For most of my life, I thought I knew myself. I knew what I wanted to be and how all of my experiences shaped me, because I could articulate it. However, when my life experiences shifted, everything I claimed to know about myself changed. For the first time in my life, I couldn’t articulate who I was. In my confusion and desperation to return to a sense of normalcy, I turned to books for guidance and clarity.
Through authors who share their stories that resemble our own, I was reminded that we don’t have to innately understand every part of who we are. There is room for growth and time is not constrained to the narrative of what path is normal. Time is adaptable and merciful. It fluctuates with the shifts in our individual and collective experiences.
Over the course of my academic career, my relationship with reading became primarily analytical. When I consumed words about coping with relationships and experiences, analytical rationalism clouded my judgment. The often narrow-minded thoughts we are fed about who we are, and what we are meant to become, isolated my personhood. However, literature’s expansive representation challenges this.
When I began reading for personal exploration, I realized that it was beautiful to have a stranger validate my pain and experiences. More than that, it was transformational to have a stranger articulate everything my mind couldn’t. This realization taught me to approach finding remedies to hurtful experiences with patience. Now, storytelling in literature serves as the foundation of my resilience.

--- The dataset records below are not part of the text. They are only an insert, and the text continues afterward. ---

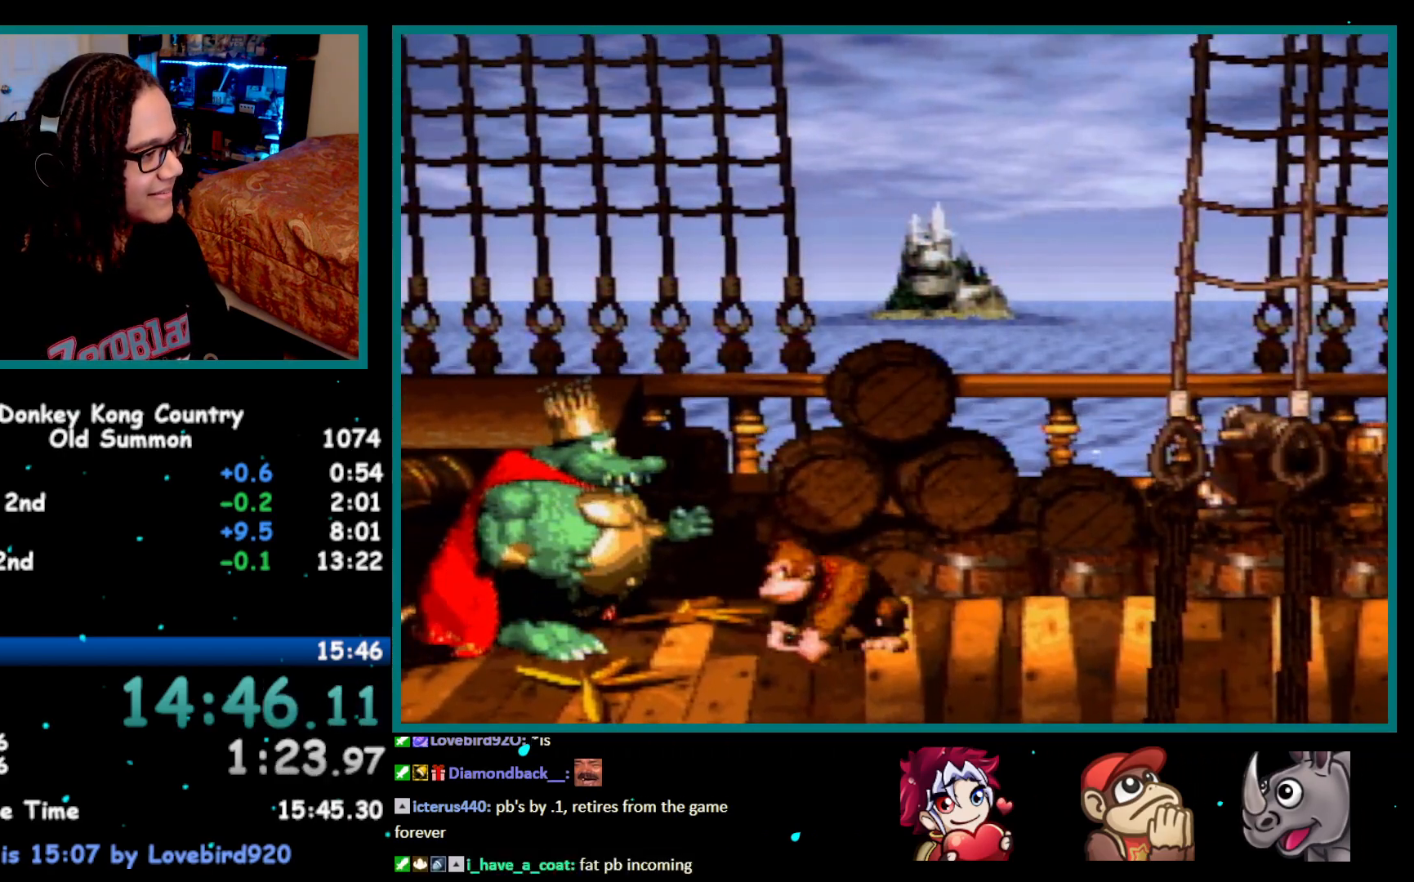
{"buttons": ["Y"], "events": []}
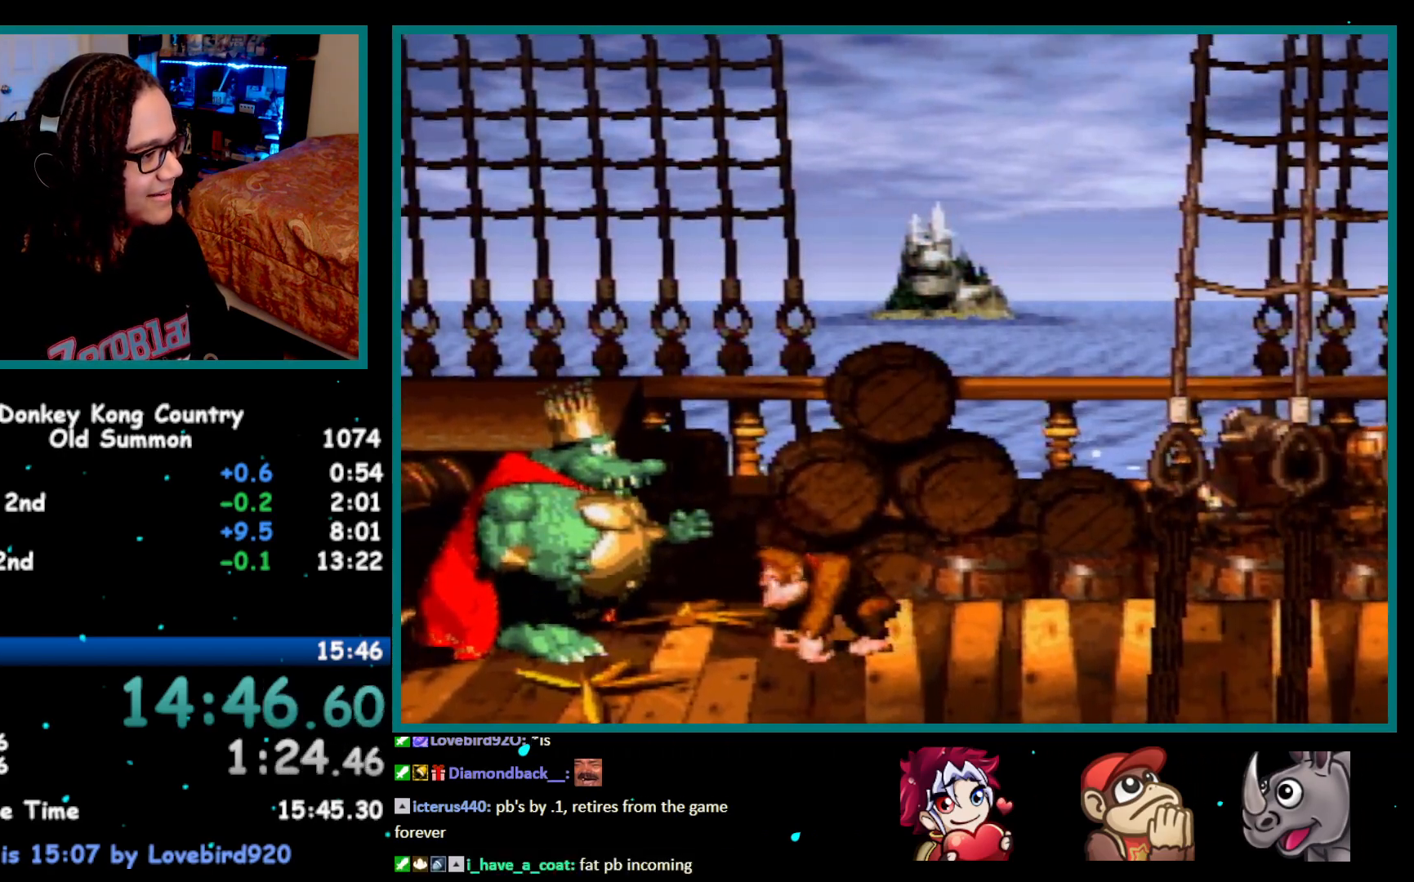
{"buttons": ["Y"], "events": []}
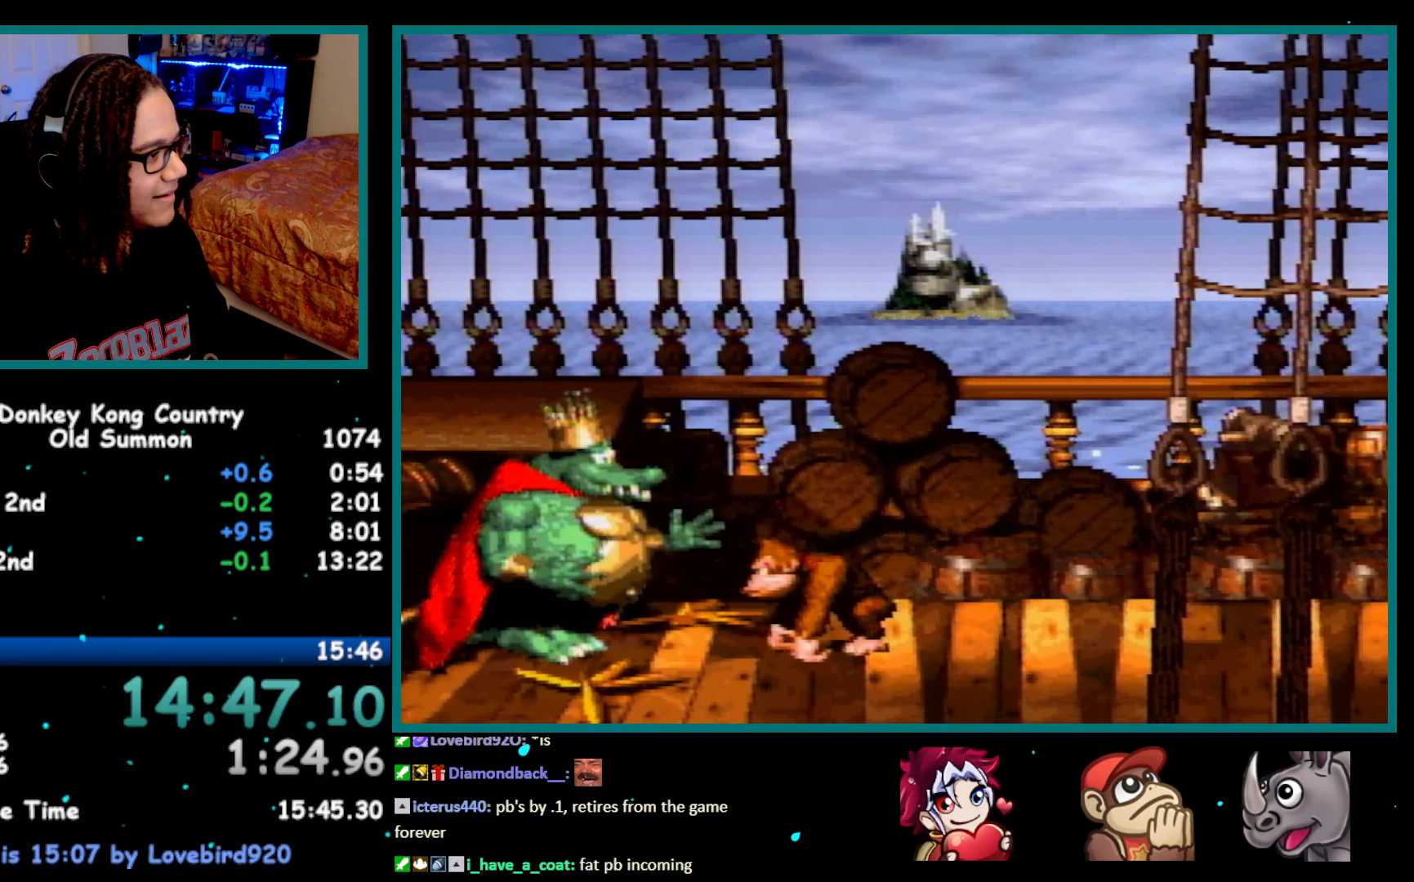
{"buttons": ["Y"], "events": []}
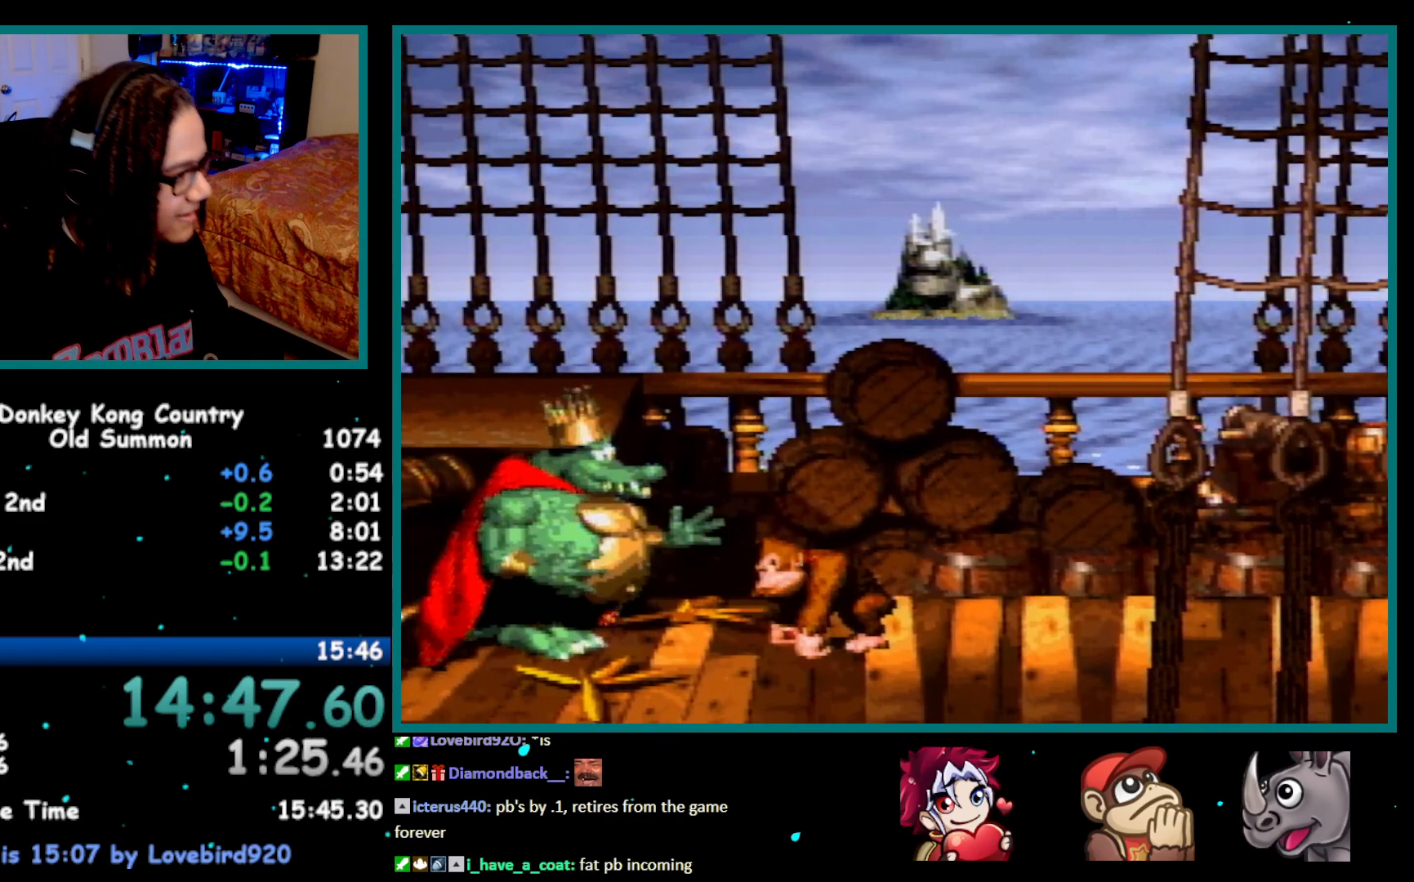
{"buttons": ["Y"], "events": [[50, "DPAD_LEFT", "down"], [83, "DPAD_LEFT", "up"], [183, "DPAD_DOWN", "down"], [300, "DPAD_DOWN", "up"]]}
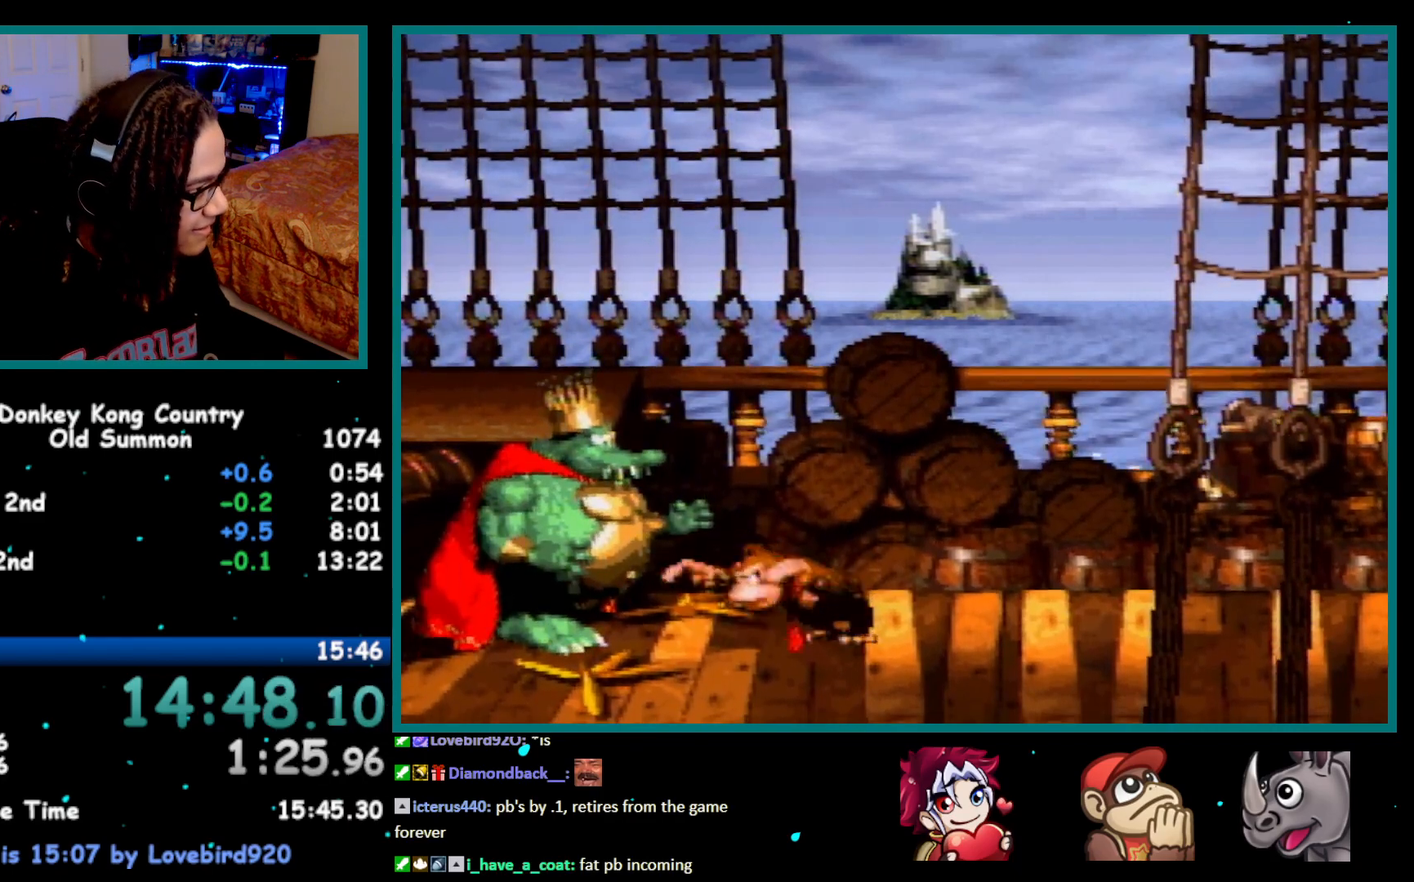
{"buttons": ["Y"], "events": []}
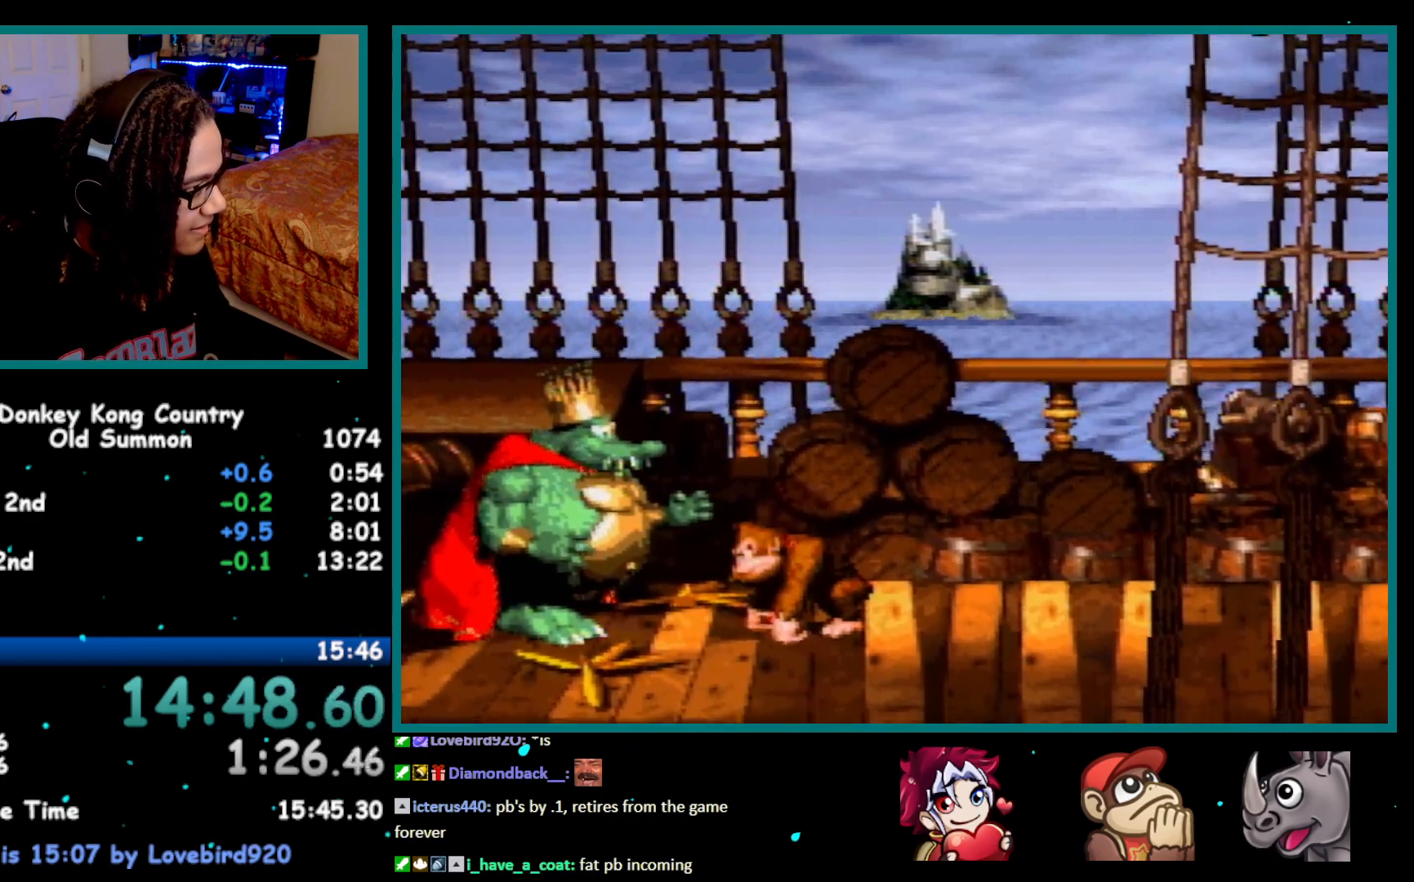
{"buttons": ["Y"], "events": []}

Literature helps us articulate who we are because there are no unrecycled experiences. Everyone has, in some way, persisted. It is through reading about these recycled experiences that my connection to myself and others grows. There is a great sense of intimacy developed through the transformative expression of our shared experiences.
More than this, literature expands our ability to dissect our life experiences so that we can approach solutions and healing with a clear mind. Through reading about the stories of triumph and rebirth, I am able to remove myself from the often emotionally debilitating connection I have to an experience. Vulnerability in literature has helped me become more rational.
I am eternally grateful for authors like Anaïs Nin and Ottessa Moshfegh who have guided me through the transformations I made as an effort to alchemize hurtful situations. I am grateful for those vulnerable enough to share their stories so that we are equipped to brace the inevitable experiences of life.